* Start Task inputs *

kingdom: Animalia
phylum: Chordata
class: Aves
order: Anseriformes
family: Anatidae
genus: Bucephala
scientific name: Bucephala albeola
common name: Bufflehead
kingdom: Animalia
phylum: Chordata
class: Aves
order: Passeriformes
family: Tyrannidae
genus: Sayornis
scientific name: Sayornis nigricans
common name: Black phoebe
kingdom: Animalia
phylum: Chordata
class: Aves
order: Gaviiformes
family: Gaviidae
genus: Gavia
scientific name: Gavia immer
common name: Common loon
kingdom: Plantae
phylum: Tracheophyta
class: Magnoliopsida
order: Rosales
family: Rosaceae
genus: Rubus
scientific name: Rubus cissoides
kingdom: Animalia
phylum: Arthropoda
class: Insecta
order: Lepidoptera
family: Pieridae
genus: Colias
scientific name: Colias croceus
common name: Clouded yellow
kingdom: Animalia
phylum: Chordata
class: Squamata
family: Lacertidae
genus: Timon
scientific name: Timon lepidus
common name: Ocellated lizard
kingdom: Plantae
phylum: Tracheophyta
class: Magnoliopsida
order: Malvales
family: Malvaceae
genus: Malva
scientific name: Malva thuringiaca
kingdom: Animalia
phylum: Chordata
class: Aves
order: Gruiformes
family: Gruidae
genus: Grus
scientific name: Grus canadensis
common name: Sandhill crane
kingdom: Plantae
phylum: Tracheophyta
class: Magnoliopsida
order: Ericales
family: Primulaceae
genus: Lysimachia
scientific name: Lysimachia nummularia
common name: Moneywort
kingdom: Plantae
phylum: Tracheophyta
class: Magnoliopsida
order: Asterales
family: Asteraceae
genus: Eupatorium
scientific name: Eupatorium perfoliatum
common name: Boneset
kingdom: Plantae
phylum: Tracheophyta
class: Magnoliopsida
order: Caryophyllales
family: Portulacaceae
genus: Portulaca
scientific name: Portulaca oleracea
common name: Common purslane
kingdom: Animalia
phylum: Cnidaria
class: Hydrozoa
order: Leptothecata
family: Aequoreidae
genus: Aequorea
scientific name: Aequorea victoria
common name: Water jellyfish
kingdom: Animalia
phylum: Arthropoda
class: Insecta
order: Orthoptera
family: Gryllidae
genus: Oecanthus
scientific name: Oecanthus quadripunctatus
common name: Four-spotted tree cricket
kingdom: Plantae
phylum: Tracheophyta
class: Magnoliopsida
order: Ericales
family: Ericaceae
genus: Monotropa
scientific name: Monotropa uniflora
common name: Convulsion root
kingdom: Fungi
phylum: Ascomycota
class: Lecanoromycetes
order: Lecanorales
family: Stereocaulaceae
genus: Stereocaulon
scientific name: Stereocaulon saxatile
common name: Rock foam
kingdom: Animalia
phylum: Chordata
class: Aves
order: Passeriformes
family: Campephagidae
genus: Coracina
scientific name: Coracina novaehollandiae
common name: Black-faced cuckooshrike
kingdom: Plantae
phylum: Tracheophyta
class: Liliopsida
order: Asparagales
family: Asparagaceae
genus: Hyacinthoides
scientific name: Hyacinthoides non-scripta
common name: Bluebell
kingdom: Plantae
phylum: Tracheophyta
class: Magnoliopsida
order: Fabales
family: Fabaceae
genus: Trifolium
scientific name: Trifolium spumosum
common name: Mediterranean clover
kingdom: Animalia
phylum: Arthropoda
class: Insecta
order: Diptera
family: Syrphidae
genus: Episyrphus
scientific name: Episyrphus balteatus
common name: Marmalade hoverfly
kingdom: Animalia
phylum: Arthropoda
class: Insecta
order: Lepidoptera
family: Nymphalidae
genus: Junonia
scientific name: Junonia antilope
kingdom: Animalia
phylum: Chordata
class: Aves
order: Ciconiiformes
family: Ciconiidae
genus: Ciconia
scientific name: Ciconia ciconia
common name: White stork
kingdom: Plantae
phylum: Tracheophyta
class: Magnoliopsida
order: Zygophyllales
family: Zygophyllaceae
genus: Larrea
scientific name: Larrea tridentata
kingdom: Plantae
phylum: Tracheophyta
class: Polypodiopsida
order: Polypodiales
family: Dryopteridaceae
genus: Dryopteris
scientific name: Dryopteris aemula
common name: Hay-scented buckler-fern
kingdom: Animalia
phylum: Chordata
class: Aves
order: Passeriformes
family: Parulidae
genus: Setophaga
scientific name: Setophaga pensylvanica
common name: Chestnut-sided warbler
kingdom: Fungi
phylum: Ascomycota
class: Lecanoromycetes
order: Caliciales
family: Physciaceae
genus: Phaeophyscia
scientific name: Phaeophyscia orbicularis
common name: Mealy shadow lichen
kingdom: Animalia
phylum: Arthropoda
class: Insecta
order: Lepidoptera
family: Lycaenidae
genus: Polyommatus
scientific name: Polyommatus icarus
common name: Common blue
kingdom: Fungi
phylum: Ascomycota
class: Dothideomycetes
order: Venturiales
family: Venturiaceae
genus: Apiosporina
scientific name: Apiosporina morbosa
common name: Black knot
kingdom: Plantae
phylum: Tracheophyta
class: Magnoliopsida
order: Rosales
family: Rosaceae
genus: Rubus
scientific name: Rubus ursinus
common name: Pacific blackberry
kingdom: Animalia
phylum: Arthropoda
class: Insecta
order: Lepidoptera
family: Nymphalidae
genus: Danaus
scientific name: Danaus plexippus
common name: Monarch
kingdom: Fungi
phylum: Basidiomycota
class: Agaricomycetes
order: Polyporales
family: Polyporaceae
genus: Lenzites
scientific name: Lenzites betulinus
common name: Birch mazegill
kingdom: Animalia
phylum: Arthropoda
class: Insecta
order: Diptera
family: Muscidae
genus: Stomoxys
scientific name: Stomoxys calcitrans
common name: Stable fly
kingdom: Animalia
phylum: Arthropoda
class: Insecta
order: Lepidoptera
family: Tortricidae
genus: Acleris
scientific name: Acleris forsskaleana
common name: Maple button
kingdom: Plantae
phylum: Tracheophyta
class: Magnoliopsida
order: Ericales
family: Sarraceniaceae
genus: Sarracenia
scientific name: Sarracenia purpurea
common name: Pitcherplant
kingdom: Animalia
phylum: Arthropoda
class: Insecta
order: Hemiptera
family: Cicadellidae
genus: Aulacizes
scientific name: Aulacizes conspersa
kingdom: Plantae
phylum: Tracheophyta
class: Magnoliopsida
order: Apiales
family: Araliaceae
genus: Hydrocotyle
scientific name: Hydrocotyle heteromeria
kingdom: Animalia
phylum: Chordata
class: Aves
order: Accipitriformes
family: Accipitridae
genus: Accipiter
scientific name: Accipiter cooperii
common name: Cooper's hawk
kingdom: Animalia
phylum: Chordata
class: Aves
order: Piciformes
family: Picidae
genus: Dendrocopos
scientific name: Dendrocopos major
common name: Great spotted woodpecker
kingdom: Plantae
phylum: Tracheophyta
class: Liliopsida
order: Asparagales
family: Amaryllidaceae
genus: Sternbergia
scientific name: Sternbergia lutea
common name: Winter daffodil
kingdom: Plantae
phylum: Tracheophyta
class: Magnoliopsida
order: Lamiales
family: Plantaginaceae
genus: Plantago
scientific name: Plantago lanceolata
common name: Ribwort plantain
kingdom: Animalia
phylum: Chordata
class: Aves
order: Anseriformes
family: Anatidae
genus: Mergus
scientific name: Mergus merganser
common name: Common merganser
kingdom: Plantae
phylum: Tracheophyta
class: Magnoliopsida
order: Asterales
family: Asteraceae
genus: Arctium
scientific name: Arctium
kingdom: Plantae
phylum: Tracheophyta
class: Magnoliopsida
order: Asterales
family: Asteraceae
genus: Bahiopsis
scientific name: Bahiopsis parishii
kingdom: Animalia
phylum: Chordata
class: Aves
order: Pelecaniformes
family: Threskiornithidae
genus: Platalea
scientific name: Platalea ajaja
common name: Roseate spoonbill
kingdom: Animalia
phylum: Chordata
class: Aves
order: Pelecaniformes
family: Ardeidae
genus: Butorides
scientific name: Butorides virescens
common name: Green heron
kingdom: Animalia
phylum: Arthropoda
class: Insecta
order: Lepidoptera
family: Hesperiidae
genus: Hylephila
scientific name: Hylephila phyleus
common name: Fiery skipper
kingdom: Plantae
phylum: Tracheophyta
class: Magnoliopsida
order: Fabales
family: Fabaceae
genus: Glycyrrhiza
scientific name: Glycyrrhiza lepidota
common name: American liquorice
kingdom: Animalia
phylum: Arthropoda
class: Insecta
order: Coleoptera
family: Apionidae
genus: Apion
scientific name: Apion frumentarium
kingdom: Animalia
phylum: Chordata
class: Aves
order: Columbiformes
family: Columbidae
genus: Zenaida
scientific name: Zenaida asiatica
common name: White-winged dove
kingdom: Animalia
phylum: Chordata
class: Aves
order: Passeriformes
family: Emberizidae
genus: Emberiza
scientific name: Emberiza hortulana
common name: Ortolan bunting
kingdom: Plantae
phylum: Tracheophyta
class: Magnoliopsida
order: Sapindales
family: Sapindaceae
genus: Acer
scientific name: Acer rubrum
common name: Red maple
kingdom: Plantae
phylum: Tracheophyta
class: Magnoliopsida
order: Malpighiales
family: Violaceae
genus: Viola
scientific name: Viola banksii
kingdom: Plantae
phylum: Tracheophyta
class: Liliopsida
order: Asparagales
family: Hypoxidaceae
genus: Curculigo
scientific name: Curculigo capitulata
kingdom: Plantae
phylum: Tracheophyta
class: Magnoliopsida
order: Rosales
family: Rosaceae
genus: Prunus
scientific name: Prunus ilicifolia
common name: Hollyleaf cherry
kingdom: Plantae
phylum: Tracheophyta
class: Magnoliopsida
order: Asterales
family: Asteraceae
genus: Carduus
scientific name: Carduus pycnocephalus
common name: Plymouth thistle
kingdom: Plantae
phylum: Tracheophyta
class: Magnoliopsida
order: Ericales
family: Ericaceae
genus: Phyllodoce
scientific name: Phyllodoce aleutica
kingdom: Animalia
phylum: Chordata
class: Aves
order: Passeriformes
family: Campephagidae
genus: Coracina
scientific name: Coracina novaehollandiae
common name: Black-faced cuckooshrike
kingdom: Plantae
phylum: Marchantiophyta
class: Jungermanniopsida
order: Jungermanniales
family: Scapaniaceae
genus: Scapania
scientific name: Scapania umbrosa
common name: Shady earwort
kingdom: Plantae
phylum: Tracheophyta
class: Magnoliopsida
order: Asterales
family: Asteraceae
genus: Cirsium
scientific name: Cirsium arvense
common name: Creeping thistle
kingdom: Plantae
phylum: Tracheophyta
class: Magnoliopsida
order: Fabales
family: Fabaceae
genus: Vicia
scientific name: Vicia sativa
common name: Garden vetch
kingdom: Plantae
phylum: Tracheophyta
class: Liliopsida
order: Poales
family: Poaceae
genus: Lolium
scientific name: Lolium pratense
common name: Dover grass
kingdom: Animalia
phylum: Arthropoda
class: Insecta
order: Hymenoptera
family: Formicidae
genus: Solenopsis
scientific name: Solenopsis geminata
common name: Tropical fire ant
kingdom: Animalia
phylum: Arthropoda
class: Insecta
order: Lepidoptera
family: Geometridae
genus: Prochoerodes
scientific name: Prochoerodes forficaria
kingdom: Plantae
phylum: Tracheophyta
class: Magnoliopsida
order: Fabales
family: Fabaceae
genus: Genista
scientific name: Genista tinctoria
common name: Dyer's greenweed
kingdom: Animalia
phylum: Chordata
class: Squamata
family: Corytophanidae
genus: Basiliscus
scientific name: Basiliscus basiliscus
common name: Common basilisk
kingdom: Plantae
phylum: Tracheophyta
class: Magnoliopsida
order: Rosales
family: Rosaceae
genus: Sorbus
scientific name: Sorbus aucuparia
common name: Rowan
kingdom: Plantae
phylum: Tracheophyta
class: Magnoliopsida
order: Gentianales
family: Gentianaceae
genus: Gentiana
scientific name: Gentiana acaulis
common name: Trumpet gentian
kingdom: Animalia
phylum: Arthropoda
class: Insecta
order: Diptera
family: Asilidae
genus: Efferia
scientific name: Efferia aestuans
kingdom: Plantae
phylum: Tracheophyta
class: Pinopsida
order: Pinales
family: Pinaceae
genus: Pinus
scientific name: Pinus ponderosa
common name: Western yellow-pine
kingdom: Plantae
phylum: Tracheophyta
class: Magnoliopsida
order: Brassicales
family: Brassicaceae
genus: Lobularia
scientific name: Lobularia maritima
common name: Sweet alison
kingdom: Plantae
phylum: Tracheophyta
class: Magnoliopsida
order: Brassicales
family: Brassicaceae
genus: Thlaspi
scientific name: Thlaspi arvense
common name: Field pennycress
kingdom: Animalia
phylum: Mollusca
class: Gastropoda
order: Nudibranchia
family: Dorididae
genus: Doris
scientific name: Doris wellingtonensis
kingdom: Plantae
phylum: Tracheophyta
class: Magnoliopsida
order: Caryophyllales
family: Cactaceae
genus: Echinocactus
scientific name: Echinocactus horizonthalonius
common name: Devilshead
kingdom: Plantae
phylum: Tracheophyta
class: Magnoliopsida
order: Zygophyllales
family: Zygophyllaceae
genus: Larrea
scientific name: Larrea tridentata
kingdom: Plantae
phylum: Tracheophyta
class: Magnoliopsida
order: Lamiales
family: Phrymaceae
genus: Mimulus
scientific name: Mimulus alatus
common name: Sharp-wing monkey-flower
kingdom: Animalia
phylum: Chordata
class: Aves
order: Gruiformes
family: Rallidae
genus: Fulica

* End Task inputs *

**Directive**: Echo everything from the line containing "common name: Western yellow-pine" down to the end of the records, both ends included.

**Answer below**:
common name: Western yellow-pine
kingdom: Plantae
phylum: Tracheophyta
class: Magnoliopsida
order: Brassicales
family: Brassicaceae
genus: Lobularia
scientific name: Lobularia maritima
common name: Sweet alison
kingdom: Plantae
phylum: Tracheophyta
class: Magnoliopsida
order: Brassicales
family: Brassicaceae
genus: Thlaspi
scientific name: Thlaspi arvense
common name: Field pennycress
kingdom: Animalia
phylum: Mollusca
class: Gastropoda
order: Nudibranchia
family: Dorididae
genus: Doris
scientific name: Doris wellingtonensis
kingdom: Plantae
phylum: Tracheophyta
class: Magnoliopsida
order: Caryophyllales
family: Cactaceae
genus: Echinocactus
scientific name: Echinocactus horizonthalonius
common name: Devilshead
kingdom: Plantae
phylum: Tracheophyta
class: Magnoliopsida
order: Zygophyllales
family: Zygophyllaceae
genus: Larrea
scientific name: Larrea tridentata
kingdom: Plantae
phylum: Tracheophyta
class: Magnoliopsida
order: Lamiales
family: Phrymaceae
genus: Mimulus
scientific name: Mimulus alatus
common name: Sharp-wing monkey-flower
kingdom: Animalia
phylum: Chordata
class: Aves
order: Gruiformes
family: Rallidae
genus: Fulica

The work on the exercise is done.